There were 2,167,819 participants across the U.S. in the 2014 and 2015 high school football seasons, according to the National Federation of State High School Associations. Of those participants, less than 1 percent — 3,509 total — were girls.
The Missouri women’s basketball team has two of those girls: Sophie Cunningham and Kelsey Winfrey.
Cunningham and Winfrey were the first girls in their high schools’ histories to score a point for the football team, and both were kickers. Cunningham went to Rock Bridge High School. Winfrey attended Lebanon High School. While Missouri did not provide data to the NFHS about how many girls played football those two years, it’s safe to say the two are in rarified air.
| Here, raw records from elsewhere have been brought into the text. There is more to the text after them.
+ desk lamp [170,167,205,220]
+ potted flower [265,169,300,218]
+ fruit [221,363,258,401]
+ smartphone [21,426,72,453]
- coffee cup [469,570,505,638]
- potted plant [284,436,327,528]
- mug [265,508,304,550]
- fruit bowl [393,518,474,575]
Their paths to becoming the first girls in their high school football teams’ histories to score a point started through playing soccer growing up, messing around and kicking for fun — and one-upping their friends.
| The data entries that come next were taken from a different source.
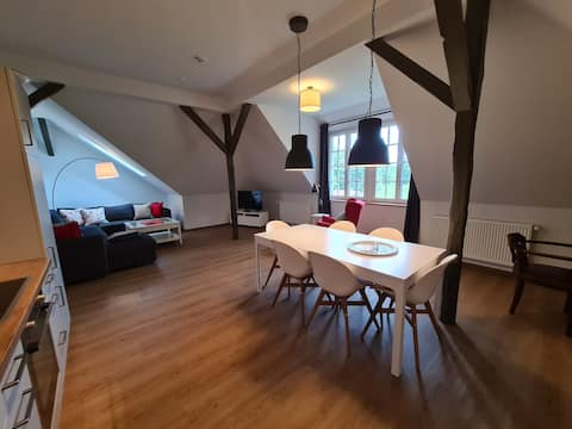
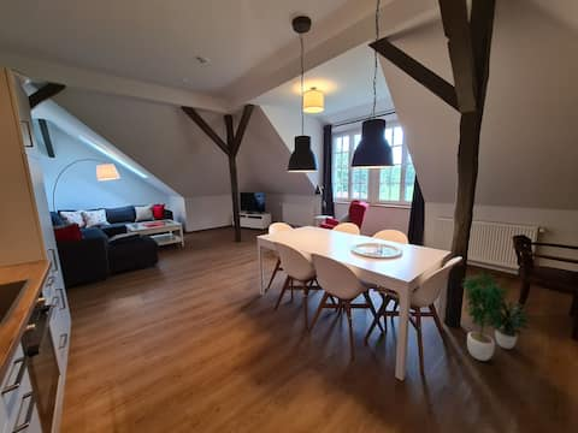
+ potted plant [461,271,537,362]
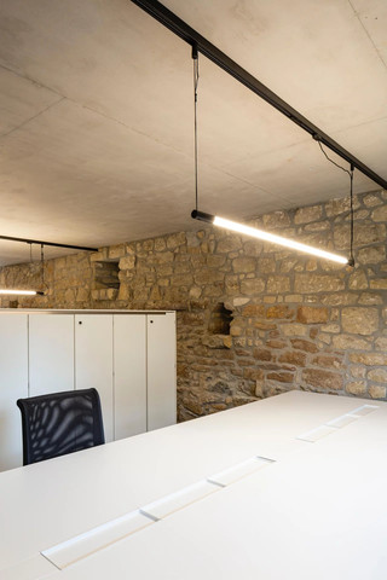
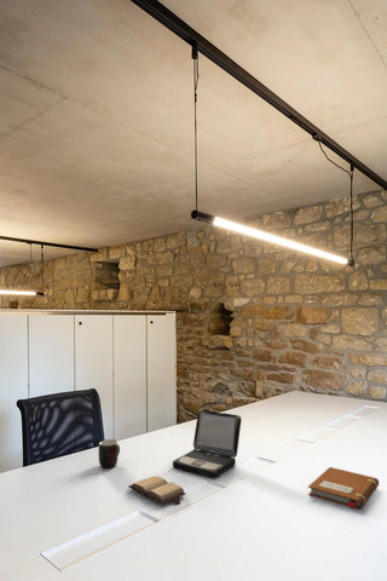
+ hardback book [127,474,186,506]
+ laptop [172,408,243,479]
+ mug [97,438,121,470]
+ notebook [307,466,380,511]
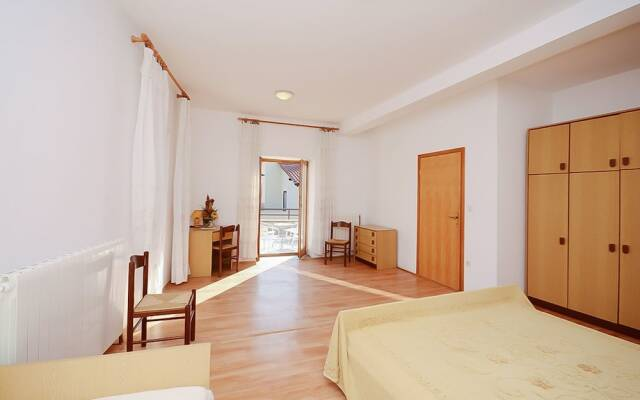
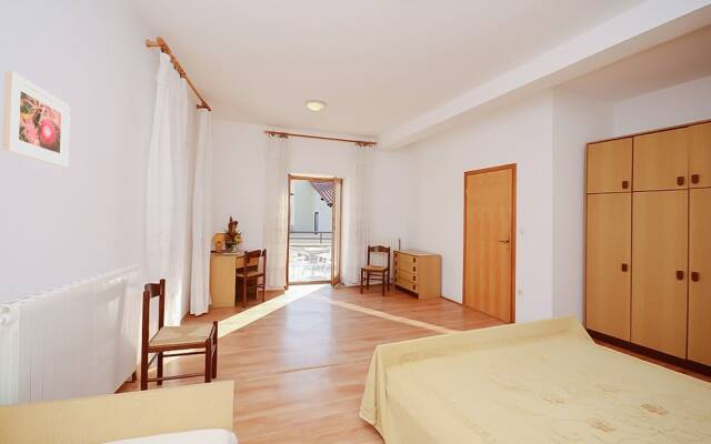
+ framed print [1,70,71,169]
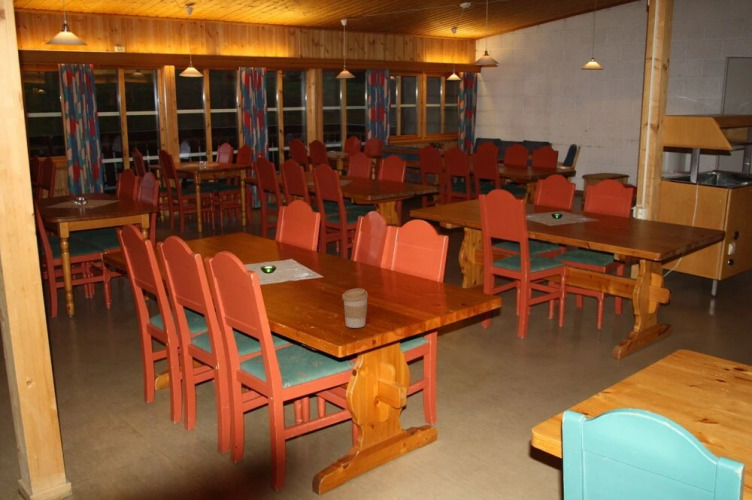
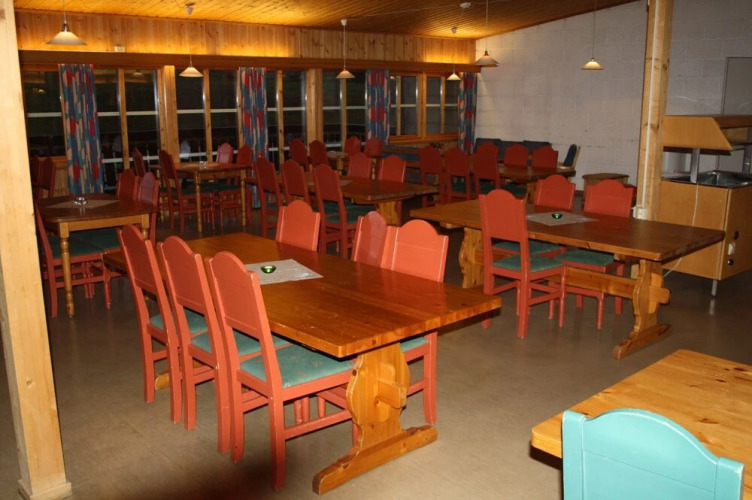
- coffee cup [341,288,369,329]
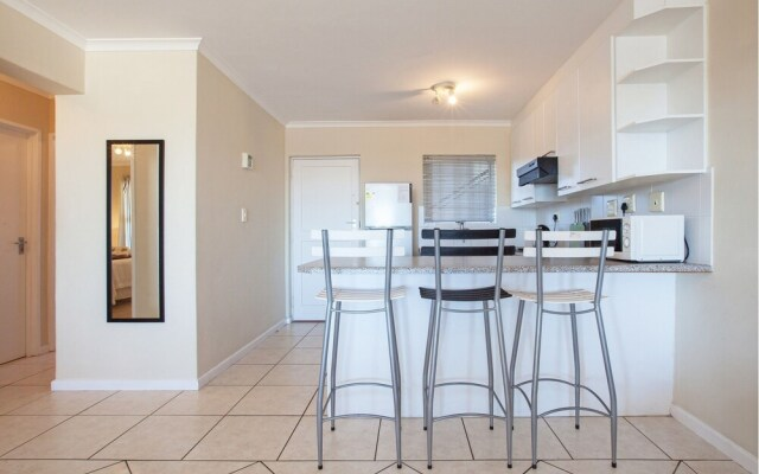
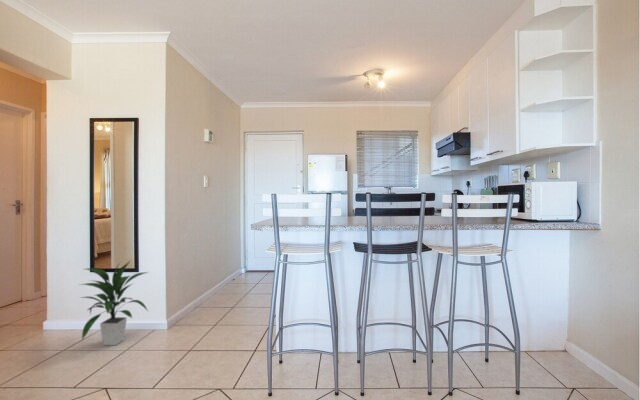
+ indoor plant [77,259,150,346]
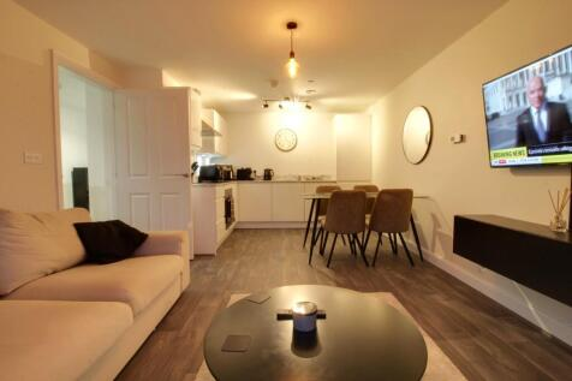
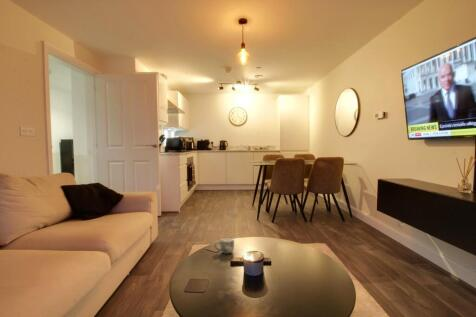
+ mug [213,236,235,255]
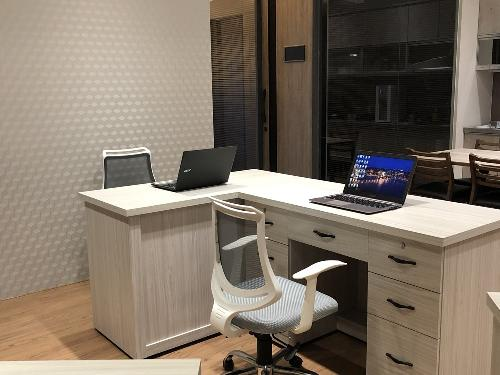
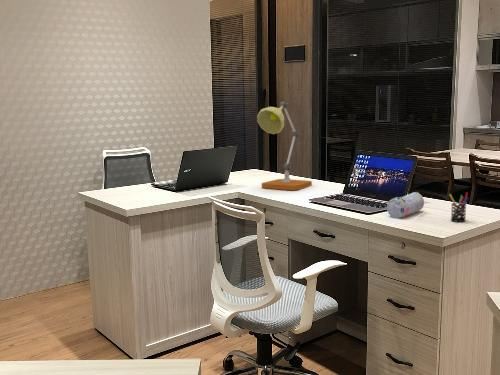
+ pencil case [386,191,425,219]
+ pen holder [448,191,470,223]
+ desk lamp [256,101,313,191]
“It was me and some of my friends out on the football field. We had free time during weights, so I just decided to kick a field goal because none of them could,” Winfrey said.
Winfrey approached Will Christian, the head football coach for Lebanon, about joining the team her junior year. He told her to talk to her parents and Robin Pingeton, head coach for Missouri women’s basketball, about playing for the Yellowjackets. Winfrey’s parents were okay with it. Both her brother, the senior starting quarterback at Lebanon, and Pingeton thought it was a terrific idea.
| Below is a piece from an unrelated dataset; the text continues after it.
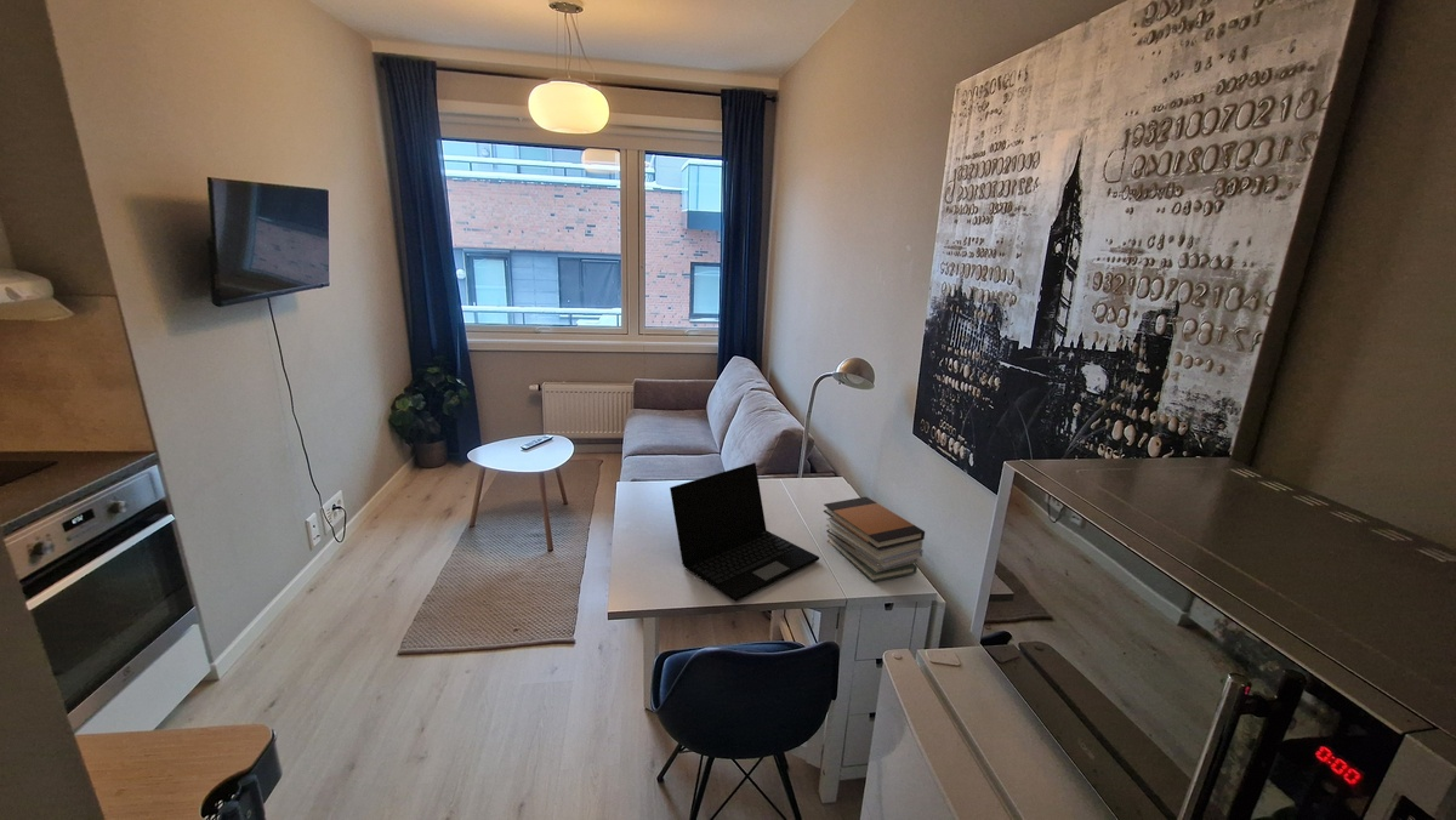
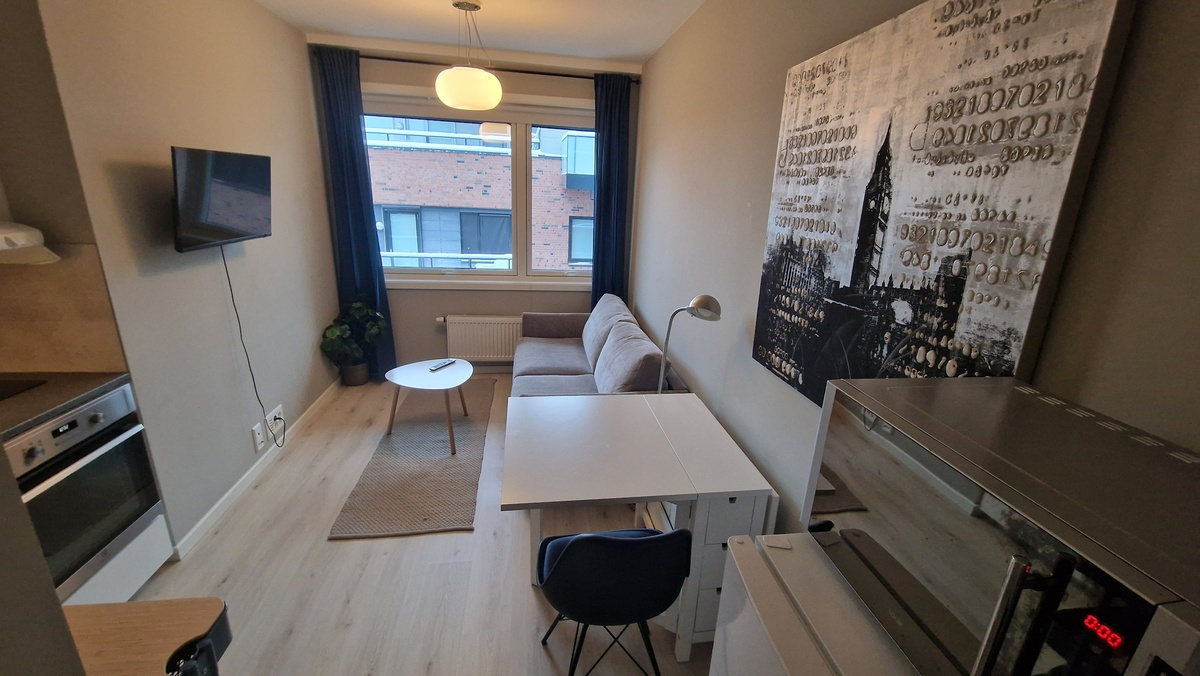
- book stack [823,496,926,582]
- laptop [669,462,820,603]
Cunningham’s first kick had a wider audience. She was supporting Rock Bridge in a game against rival Hickman in her senior year when she was selected to be a part of a field goal challenge between quarters, despite sporting a walking boot due to a stress fracture.
“My best friend kicked it for (Hickman) and she missed and I was like, ‘Dang, I got to make it,’” Cunningham said.
Her kick sailed 45 yards through the uprights and caught the attention of those in attendance. The next game after her kick, the Bruins’ kicker tore his anterior cruciate ligament. Head coach A.J. Ofodile — former Missouri tight end and current wide receivers coach — approached her and asked her to join the team.
She jumped at the chance, making her debut the final week of the season against CBC and converting 2 of 4 extra points.
Winfrey, on the other hand, played the entire season for Lebanon. Christian was especially impressed with her work ethic and ability to balance her hectic schedule. That fall, she played football, volleyball and ran cross country in addition to staying on top of her schoolwork. Her daily schedule entailed running cross country in the morning, practicing volleyball after school ended, kicking after volleyball practice then heading home to do homework.
“Sometimes I think I was more busy in high school than I am now,” Winfrey said. “It definitely prepared me for all the stressing of schoolwork, balancing grades and basketball and sports, knowing the plays. It really helped prepare me for college and being busy from morning to night.”
Christian also took note of how Winfrey accepted a lesser role on the football team despite being a standout basketball player for Lebanon.
“She wanted to be a part of our program. She wanted to wear the uniform, the helmet, the shoulder pads and do whatever she could to contribute and help us, and that was good enough,” Christian said. “I think that’s a rare quality.”
While Christian’s praise for Winfrey centered around intangibles, Ofodile talked up Cunningham’s accuracy on kickoffs.
“Sophie was probably the best directional kicker in the state of Missouri,” Ofodile said. “I’ve had some good kickers. I had kickers that went on to play here (Missouri), and I had nobody that could place a ball as accurately as her on a kickoff.”
Ofodile complimented the energy she brought and mentioned how much fun it was to have her on the team. He did reveal one pesky problem about her presence, something anybody who has watched Cunningham during her illustrious career for the Tigers might have guessed.
“Just trying to get her not to tackle people was the biggest challenge,” Ofodile said.
There’s an inherent set of characteristics — some might say clichés — that accompany football and the people who play it. Competitors are tough and hard-nosed, and they’ll take a mile if you give them an inch. That logic certainly applies to Cunningham, a player known for her tenacity and in-your-face style of play, and Winfrey, who averaged 4.9 steals a game as a senior in high school.
“Kelsey and I are a lot alike, and a lot of people don’t know that,” Cunningham said. “She can kick the heck out of the ball, let me tell you.”
Female player participation in high school football has risen over the years. In 2017, 2,237 girls participated, according to the NFHS, nearly 300 more than in 2015.
Winfrey said being one of the 1,944 girls who played high school football in 2015 has inspired others.
“Ever since I did play football, I’ve had a lot of other girls come up to me saying I inspire them,” Winfrey said. “There’s one girl that liked wrestling. She told me that I inspired her to keep wrestling. It’s just cool how I impacted other little girls‘ lives.”